More than a building: The life of Dr. Rachel Cooper
For 18 years, Illinois State Normal University (ISNU) students in need of medical care visited the office of Dr. Rachel Merrill Cooper, the University physician and head of Student Health Services from 1929–1946.
Born in Potomac, Vermillion County, Illinois, in 1876, Cooper received her first M.D. in 1902 from the Eclectic Medical Institute in Cincinnati and went on to receive her second in 1906 from the University of Illinois at Chicago Medical School. She did postgraduate work at Washington University, St.

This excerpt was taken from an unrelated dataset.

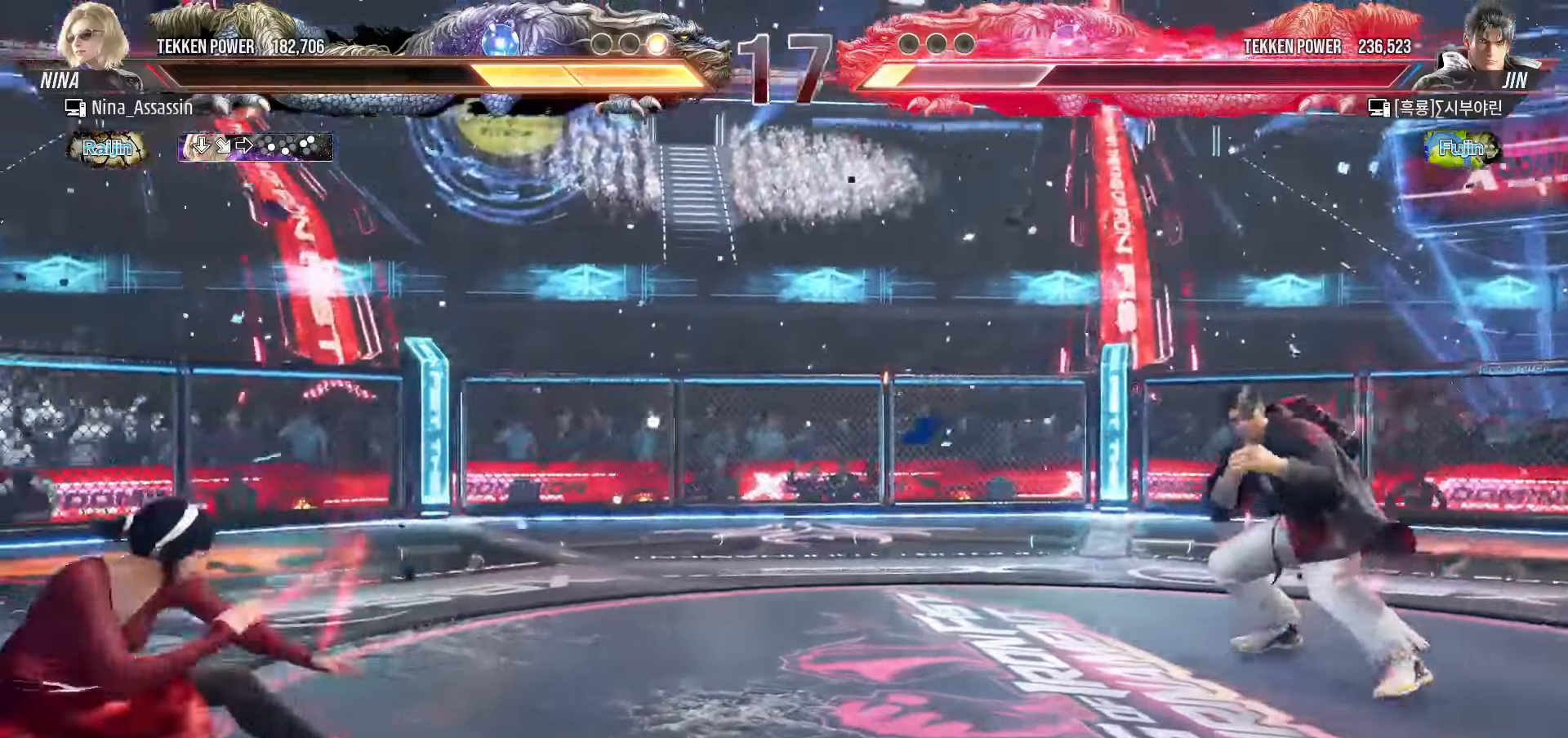
{"buttons": [], "left_stick": "center", "events": [[50, "left_stick", "center"], [267, "left_stick", "right"], [317, "left_stick", "center"], [417, "left_stick", "right"], [467, "left_stick", "center"]]}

Louis, and at the New York Post Graduate School. From 1917–1918 Cooper worked as the surgical assistant in the Chicago clinic of Dr. Bertha Van Hoosen, who was one of the few woman obstetricians in professional practice and the first female faculty member of the University of Illinois College of Medicine.

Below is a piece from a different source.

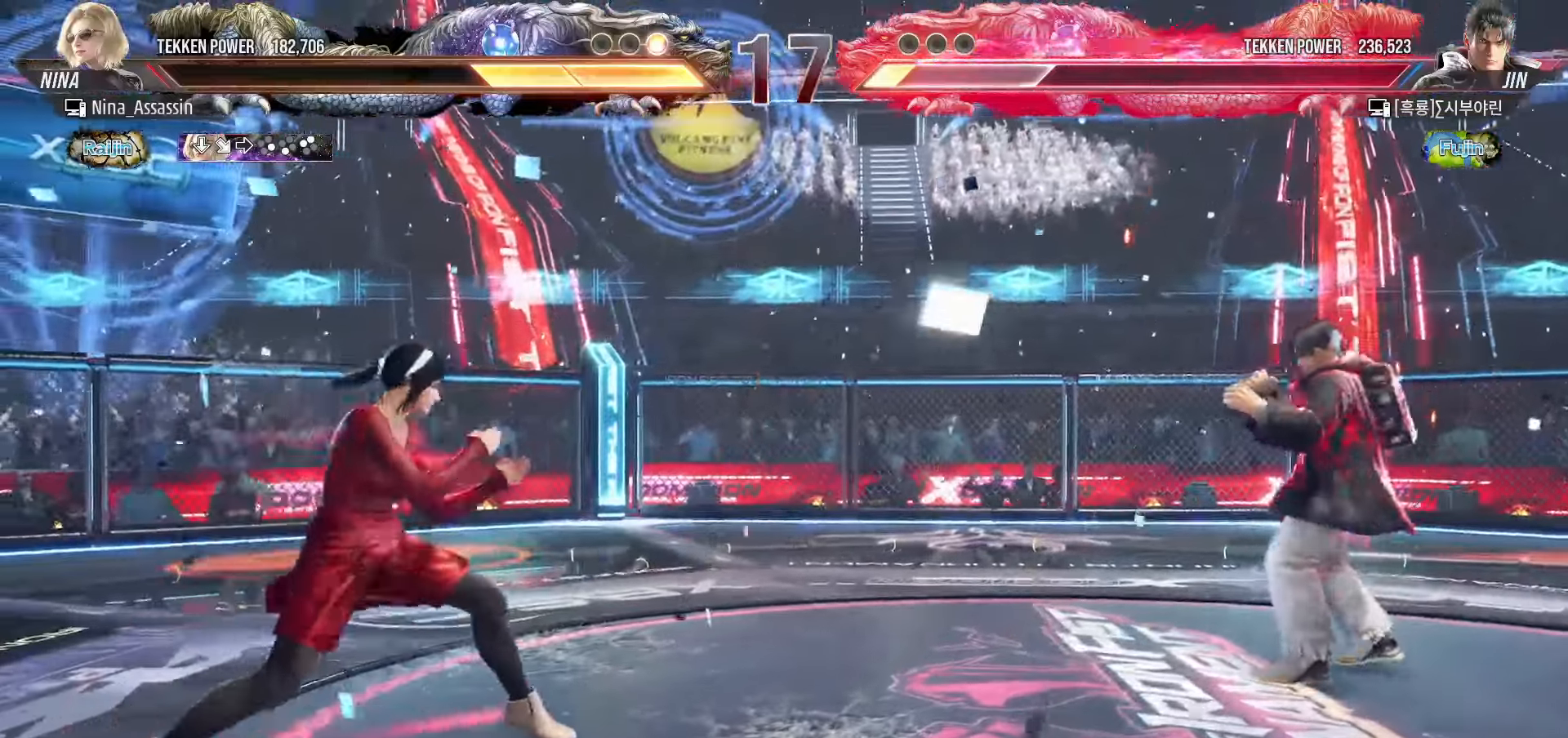
{"buttons": [], "left_stick": "left", "events": [[17, "left_stick", "left"], [83, "left_stick", "center"], [167, "left_stick", "left"], [300, "left_stick", "down-left"], [467, "left_stick", "left"]]}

In 1898 Cooper married a fellow medical student, Dr. Charles J. Cooper, and finished her first round of medical school with him in 1902. According to her biography from the McLean County Medical Society, they practiced together for two years until his sudden death 1904. On May 21 of that year, he died at age 37 from septicemia contracted through “a cut on the finger,” leaving Rachel Cooper a young widow, pregnant with their only child, who was born October 19 and named Charlene Merrill Cooper as a tribute to the father she never met.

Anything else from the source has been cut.